Domestic team information
- 1966–1986: West

Career statistics
| Competition | WTest | WODI | WFC | WLA |
| Matches | 10 | 24 | 34 | 32 |
| Runs scored | 610 | 821 | 2,282 | 1,046 |
| Batting average | 40.66 | 45.61 | 49.60 | 41.84 |
| 100s/50s | 0/5 | 1/3 | 2/18 | 2/3 |
| Top score | 90 | 134 | 133* | 134 |
| Balls bowled | 880 | 318 | 3,206 | 446 |
| Wickets | 7 | 6 | 43 | 8 |
| Bowling average | 44.28 | 27.66 | 28.32 | 26.50 |
| 5 wickets in innings | 0 | 0 | 0 | 0 |
| 10 wickets in match | 0 | 0 | 0 | 0 |
| Best bowling | 3/33 | 2/15 | 4/22 | 2/15 |
| Catches/stumpings | 4/– | 4/– | 21/– | 6/– |
- Source: CricketArchive, 4 March 2021

= Lynne Thomas (cricketer) =

Welsh/English cricketer (born 1939)

Derryth Lynne Thomas (born 29 September 1939) is a Welsh former cricketer who played as a right-handed batter and right-arm off break bowler. She appeared in 10 Test matches and 12 One Day Internationals for England between 1966 and 1979. She also played 12 matches for, and was captain of, International XI at the 1982 World Cup. She played domestic cricket for West of England.

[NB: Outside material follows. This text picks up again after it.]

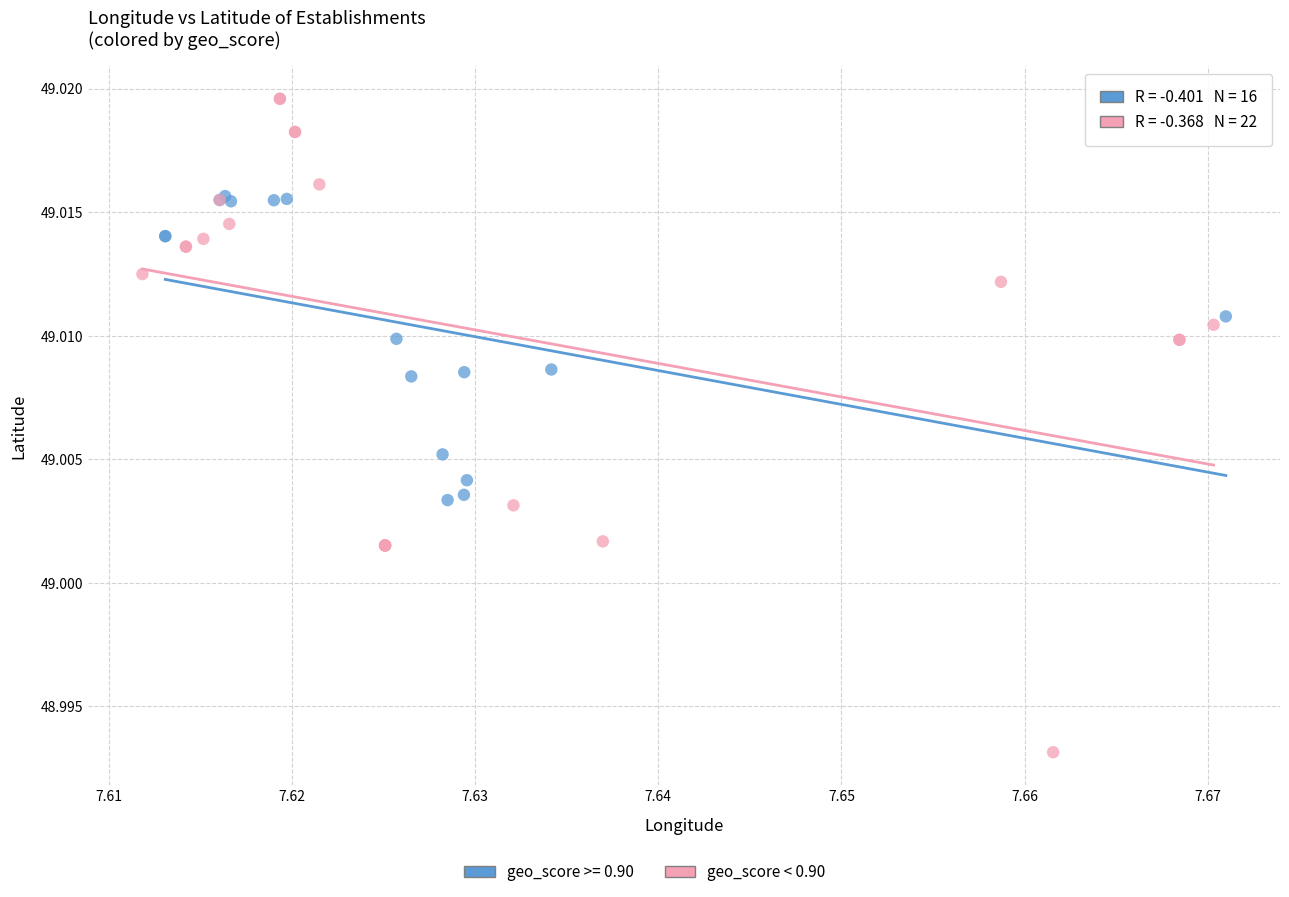

Which series contains the lowest Y value?

geo_score < 0.90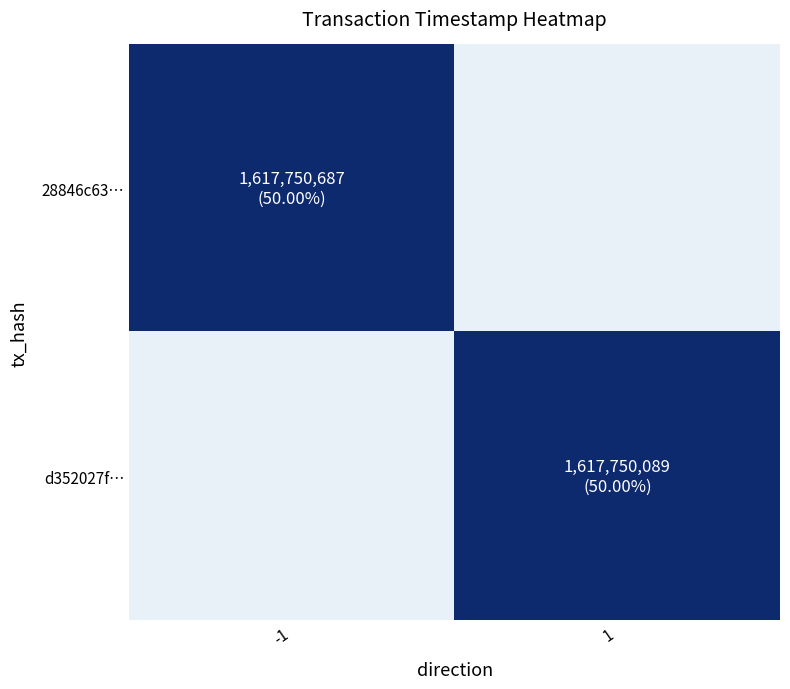

List the series in order of their overall mean, lowest first.

d352027f…, 28846c63…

She opened the batting for England when they won the 1973 World Cup, and, against International XI in England's opening game of the tournament, became the first woman to score a century in one-day international cricket. In the same match, along with Enid Bakewell, Thomas set the record for the highest opening partnership in Women's Cricket World Cup history (246).

She also played hockey at international level for Wales. She was a full-time P.E. teacher at Neath Girls' Grammar School.